The Style A poster to my head exploding horror short, Bursters!
Not only am I a big fan of movies but I’m a big fan of movie posters as well. I worked in the movie theater business for many years and I have boxes of posters to show for it. I’m most proud of my purchased collection of a few classic movie posters such as an original Star Wars: A New Hope
, Raiders of the Lost Ark
, Evil Dead 2
(signed by Bruce Campbell
, etc. I love the marketing side of filmmaking as much as the filmmaking itself and a good poster can do a great deal for making your movie known and remembered.
Since my film Bursters
I’ve made it my mission to make sure my films have a good poster. I’m really tired of seeing people on the independent side of film dropping the ball when it comes to the one sheet. Most of the time they create a hastily assembled montage of heavily photoshopped images. Something a 12 year old could do on their Macbook
You have to put as much creativity into your marketing materials as you do your movie, because many times the marketing materials are the first impression about your project. I’m extremely proud of the work that went into the poster for my short horror film, Bursters
(see above.) Brian Eckes and Paul Styron did an awesome job with creating an image that is stylistically both very cool and creepy. There’s a layer of mystery to what the film’s about. You want to know what’s causing the blood in the eye.

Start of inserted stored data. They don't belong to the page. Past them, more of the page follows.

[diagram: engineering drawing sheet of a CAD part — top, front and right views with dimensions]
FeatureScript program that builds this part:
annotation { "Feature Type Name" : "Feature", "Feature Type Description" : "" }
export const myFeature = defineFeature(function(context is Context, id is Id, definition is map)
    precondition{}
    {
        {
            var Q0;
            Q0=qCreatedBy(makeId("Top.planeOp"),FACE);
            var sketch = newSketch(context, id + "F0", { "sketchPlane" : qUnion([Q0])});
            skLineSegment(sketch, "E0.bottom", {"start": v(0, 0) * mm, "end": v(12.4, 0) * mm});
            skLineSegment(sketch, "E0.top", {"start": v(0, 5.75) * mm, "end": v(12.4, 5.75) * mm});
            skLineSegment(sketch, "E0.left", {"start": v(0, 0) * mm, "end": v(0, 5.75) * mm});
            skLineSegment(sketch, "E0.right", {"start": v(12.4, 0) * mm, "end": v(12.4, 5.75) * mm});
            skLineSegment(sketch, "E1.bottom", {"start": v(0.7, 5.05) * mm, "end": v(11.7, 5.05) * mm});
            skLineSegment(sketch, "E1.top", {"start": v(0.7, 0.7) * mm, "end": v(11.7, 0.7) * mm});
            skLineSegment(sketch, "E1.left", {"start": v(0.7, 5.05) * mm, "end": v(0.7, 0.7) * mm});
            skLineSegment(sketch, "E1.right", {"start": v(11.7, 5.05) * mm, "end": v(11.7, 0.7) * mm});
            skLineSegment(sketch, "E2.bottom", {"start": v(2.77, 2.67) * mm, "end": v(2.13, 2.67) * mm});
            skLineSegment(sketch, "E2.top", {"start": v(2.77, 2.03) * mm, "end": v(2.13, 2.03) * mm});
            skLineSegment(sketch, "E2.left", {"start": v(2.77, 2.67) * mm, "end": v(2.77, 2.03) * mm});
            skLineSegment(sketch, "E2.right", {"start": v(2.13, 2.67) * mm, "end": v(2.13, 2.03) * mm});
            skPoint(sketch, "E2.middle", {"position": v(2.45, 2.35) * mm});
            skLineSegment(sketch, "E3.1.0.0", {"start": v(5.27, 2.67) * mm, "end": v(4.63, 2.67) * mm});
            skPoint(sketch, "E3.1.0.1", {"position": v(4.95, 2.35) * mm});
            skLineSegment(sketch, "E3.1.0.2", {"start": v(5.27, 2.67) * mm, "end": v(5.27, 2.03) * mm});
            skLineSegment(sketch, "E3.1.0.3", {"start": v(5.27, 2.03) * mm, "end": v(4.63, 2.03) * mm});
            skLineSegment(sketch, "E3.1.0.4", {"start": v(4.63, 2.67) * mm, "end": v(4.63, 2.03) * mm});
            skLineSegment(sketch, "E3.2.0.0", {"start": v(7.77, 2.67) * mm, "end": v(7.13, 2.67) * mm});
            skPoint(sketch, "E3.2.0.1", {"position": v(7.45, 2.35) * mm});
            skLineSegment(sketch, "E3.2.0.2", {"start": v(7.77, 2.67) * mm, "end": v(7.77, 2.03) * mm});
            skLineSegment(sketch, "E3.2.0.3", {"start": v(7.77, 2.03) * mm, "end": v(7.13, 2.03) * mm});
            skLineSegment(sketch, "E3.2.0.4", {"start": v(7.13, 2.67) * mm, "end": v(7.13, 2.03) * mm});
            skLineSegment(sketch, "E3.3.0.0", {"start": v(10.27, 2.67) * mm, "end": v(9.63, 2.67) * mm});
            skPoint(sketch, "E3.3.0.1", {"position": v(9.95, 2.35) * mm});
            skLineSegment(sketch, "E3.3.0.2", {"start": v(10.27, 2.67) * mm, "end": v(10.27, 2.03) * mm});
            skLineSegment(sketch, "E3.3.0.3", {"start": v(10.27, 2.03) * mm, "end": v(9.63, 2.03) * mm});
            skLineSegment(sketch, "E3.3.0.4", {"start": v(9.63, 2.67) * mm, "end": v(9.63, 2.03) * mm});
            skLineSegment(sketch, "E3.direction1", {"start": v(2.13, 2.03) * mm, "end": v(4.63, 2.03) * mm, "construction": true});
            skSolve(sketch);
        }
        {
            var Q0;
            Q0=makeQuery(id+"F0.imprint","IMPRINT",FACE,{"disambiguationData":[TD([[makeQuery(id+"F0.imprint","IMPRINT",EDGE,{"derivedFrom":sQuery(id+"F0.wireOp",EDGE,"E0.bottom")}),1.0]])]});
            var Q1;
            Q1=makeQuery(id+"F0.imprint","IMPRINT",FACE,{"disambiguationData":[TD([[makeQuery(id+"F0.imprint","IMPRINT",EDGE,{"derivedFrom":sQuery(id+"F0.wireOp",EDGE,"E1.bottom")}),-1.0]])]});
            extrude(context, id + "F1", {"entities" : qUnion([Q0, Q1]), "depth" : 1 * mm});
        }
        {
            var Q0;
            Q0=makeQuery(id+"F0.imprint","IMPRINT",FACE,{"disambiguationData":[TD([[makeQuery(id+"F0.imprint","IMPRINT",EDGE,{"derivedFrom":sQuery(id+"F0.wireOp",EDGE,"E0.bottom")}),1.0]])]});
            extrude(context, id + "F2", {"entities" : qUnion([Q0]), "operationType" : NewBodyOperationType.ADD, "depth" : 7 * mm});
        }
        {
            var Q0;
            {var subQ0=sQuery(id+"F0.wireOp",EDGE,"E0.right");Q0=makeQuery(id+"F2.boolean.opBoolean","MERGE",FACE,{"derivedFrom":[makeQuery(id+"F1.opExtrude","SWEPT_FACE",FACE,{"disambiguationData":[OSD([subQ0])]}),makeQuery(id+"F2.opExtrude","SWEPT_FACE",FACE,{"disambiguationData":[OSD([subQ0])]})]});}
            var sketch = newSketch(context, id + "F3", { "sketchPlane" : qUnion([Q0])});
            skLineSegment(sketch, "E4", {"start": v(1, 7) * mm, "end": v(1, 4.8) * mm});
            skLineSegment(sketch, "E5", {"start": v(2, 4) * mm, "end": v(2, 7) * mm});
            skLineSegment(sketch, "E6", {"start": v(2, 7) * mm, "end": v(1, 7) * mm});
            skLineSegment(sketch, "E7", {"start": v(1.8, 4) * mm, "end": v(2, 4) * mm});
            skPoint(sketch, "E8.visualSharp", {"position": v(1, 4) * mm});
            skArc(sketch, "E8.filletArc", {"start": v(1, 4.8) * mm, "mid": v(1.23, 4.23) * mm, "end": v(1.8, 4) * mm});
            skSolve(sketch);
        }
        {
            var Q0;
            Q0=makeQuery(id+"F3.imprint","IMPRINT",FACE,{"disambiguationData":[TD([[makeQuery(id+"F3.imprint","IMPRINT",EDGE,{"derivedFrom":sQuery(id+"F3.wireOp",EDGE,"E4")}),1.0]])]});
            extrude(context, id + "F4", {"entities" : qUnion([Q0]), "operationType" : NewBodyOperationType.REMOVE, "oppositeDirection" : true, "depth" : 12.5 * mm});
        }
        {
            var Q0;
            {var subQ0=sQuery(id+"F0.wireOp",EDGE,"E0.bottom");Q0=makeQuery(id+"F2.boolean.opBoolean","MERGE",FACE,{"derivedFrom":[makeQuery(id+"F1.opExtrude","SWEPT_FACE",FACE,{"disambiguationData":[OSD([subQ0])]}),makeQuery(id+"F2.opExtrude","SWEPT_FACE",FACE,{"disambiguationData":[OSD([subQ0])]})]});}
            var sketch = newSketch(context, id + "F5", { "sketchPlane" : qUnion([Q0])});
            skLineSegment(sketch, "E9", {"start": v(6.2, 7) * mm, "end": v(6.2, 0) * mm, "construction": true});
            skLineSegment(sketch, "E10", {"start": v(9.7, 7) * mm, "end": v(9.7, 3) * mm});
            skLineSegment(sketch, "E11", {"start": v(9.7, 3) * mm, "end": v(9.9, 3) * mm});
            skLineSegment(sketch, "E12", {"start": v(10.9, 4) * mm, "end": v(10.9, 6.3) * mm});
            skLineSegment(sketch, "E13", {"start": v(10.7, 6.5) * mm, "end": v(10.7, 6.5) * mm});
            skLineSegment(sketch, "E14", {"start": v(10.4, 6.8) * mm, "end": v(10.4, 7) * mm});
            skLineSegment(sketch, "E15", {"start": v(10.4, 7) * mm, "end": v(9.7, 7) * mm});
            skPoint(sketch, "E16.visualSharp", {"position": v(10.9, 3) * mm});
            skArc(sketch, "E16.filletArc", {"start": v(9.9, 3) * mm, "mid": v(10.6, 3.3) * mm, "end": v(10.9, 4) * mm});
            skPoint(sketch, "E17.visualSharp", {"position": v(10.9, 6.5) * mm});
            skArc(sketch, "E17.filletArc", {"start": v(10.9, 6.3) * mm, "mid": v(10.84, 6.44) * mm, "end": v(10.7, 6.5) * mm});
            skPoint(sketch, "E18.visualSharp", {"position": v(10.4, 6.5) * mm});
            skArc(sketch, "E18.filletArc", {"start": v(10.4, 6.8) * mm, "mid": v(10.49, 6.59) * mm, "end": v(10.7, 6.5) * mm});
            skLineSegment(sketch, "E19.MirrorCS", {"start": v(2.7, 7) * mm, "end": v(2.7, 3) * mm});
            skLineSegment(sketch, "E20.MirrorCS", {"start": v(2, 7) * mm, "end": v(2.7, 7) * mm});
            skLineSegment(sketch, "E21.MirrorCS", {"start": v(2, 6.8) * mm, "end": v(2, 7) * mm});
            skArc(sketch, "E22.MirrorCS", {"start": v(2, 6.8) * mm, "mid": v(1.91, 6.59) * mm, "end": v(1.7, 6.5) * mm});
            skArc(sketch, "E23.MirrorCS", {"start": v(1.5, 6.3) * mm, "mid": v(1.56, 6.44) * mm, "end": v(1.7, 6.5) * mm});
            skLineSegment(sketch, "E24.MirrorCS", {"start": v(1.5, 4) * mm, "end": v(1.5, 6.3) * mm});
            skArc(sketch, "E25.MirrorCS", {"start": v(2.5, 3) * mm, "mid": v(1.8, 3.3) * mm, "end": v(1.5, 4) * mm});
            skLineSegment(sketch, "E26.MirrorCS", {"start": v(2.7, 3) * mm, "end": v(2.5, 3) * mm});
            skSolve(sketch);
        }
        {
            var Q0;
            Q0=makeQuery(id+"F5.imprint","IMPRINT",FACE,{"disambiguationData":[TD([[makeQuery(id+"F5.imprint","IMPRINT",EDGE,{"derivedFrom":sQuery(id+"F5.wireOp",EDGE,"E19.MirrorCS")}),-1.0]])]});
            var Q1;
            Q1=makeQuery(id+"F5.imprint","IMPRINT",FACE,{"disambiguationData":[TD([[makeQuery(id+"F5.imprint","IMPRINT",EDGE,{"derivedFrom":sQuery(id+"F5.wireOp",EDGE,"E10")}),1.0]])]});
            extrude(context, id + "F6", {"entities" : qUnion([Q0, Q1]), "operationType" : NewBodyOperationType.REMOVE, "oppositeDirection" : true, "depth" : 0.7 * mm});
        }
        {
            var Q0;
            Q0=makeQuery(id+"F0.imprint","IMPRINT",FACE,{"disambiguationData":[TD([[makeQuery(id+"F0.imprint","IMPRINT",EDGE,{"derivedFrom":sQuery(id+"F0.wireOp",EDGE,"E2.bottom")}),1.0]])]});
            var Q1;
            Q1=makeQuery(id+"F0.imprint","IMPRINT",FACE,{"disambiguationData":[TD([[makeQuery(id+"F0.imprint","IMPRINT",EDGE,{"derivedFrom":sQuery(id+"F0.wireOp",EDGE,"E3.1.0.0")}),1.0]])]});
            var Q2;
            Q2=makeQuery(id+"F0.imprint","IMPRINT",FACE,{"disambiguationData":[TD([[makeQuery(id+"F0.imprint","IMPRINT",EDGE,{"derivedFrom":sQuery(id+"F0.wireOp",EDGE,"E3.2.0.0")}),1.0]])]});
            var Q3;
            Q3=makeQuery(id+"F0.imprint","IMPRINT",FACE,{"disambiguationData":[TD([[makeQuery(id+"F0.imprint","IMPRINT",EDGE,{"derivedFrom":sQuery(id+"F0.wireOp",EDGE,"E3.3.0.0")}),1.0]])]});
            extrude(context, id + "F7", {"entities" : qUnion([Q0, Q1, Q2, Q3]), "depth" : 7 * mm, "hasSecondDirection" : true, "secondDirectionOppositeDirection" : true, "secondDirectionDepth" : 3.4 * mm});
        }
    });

We also did a second Style B poster that showed a female’s eye with a reflection of blood splattering in the eyeball(see below.) I love it!
Bursters Poster Style B
Brian Eckes hit it out of the park again with my most recent short horror film, Flush with Fear
. We went for a more minimalistic approach using black and white for the poster. It’s pretty kick-ass, if you ask me(see below.)
Flush with Fear Poster
Of course, now with preproduction planning happening with my B-movie musical, the poster is big on my mind. This time around I wanted more of a painted image for the marketing angle. Something in the realm of Frank Frazetta. A few months back I contacted an artist I came across while checking out the art exhibit at Dragon*Con. I was totally blown away by his artistry and imagery. I think he’s even done art for some Magic: The Gathering cards. I really wanted him to paint the main image for my B-movie musical poster.
We conversed a few times via email about cost and what he could deliver for what I could offer. The only issue was he was his wife was about to have a baby and he was really busy with other projects, so he wanted me to contact him back in a few months to follow-up. I finally got back with him this week but as luck would have it, he’s not taking on anymore freelance work due to his new addition to the family. Bummer!
This happens all the time in filmmaking. A director has his or her eyes set on a specific outcome whether it be with actor choices, crew choices or poster choices and it doesn’t turn out the way he or she expects. We all make sacrifices. As much as it disappoints me that I couldn’t get this particular artist, I’m still very determined to create an awesome freakin’ poster for this film. I guess I’ll have to comb the art gallery again this year at Dragon*Con for the future artist of my B-movie musical one sheet. I’m up for the challenge.